With the discussions on the revision of the Construction Product Regulation (CPR) ongoing, the European Parliament organised two hearings in October, where MEPs discussed the Commission proposal with relevant stakeholders. Moreover, on September 29, the Environment Committee (ENVI) in the European Parliament published its draft opinion on the Commission proposal.
The most recent hearing on the CPR was held on 12 October by the EPP Group and the MEPs Christian Döleschal (EPP, Germany), Dr. Andreas Schwab (EPP, Germany), Sirpa Pietikäinen (EPP, Finland) and Pascal Arimont (EPP, Belgium). Here, the discussants were interested to explore how the ambitions set by the Commission can be met while enabling the construction sector to grow. The need of limiting the administrative burdens on SMEs was on the spotlight. As such, the stakeholders insisted on the clarification of the simplified procedures and the reintroduction of “sharing” procedures.

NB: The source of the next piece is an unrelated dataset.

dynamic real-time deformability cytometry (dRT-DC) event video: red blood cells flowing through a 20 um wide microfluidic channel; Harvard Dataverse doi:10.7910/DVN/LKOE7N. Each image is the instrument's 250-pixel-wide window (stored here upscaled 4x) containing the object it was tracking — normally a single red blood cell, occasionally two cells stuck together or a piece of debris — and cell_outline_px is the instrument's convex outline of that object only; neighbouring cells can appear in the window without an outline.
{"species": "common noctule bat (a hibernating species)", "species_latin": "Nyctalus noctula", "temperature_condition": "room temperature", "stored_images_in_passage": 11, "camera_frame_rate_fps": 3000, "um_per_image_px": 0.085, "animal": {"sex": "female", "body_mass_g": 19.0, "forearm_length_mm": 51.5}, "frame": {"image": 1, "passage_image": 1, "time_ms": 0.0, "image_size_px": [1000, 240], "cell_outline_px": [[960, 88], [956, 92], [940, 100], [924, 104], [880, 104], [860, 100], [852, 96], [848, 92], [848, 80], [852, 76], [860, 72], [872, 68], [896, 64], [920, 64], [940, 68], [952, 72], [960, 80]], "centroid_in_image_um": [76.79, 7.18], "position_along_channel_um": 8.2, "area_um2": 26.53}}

Moreover, the speakers requested a clarification on the status of the European Assessment Documents (EADs), to allow them to be used as the tool for innovation in the construction industry.

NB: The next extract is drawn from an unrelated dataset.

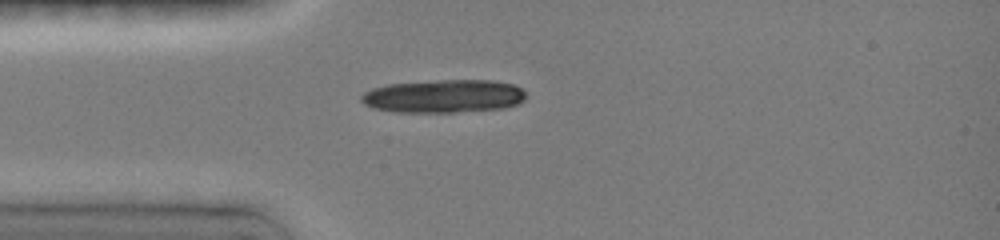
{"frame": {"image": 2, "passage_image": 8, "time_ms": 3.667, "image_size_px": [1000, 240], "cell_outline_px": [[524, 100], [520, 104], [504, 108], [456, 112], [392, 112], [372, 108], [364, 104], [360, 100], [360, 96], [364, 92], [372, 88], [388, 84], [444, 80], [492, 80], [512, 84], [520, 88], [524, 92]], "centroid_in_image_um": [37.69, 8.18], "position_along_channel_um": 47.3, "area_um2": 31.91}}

The first public hearing, organised by the Committee on the Internal Market and Consumer Protection (IMCO) on 10 October, focused on implementation problems with the current CPR and the sustainability requirements included in the revision proposal. Starting with an introduction of the proposal by the Commission, the main problem reported was the delays on the citation of standards. The proposal of the Commission to resolve them with the use of delegated acts raised some concerns to the experts, who requested them to be used only in exceptional cases and to be based on the cooperation between the institutions and the relevant stakeholders. In addition, environmental actors and practitioners commented on the achievement of the ambitions on the sustainability requirements, focusing on the prospects for recyclability of construction products.
Finally, ENVI Rapporteur MEP Sara Matthieu (Greens, Belgium) published her report late September. Among others, she suggests that the empowerments of the Commission to develop delegated acts are expanded so as to being enabled to set up environmental requirements, as well as mandatory thresholds for construction products. Moreover, she proposes the establishment of a working plan for the development of detailed environmental requirements and sets the target that after ten years all construction products shall fall under the two highest environmental classes established. Finally, she insists that the use of bio-based construction products needs to be encouraged. The ENVI committee is an associated committee and has both special competencies for Article 22 and shared competences for other articles of the Commission proposal.
EBC is closely monitoring the process and contributing to the discussion in collaboration with Small Business Standards SBS, so that the concerns and requests of the micro, small and medium-sized companies of the construction sector are considered and reflected in this major legislative vehicle for the sector.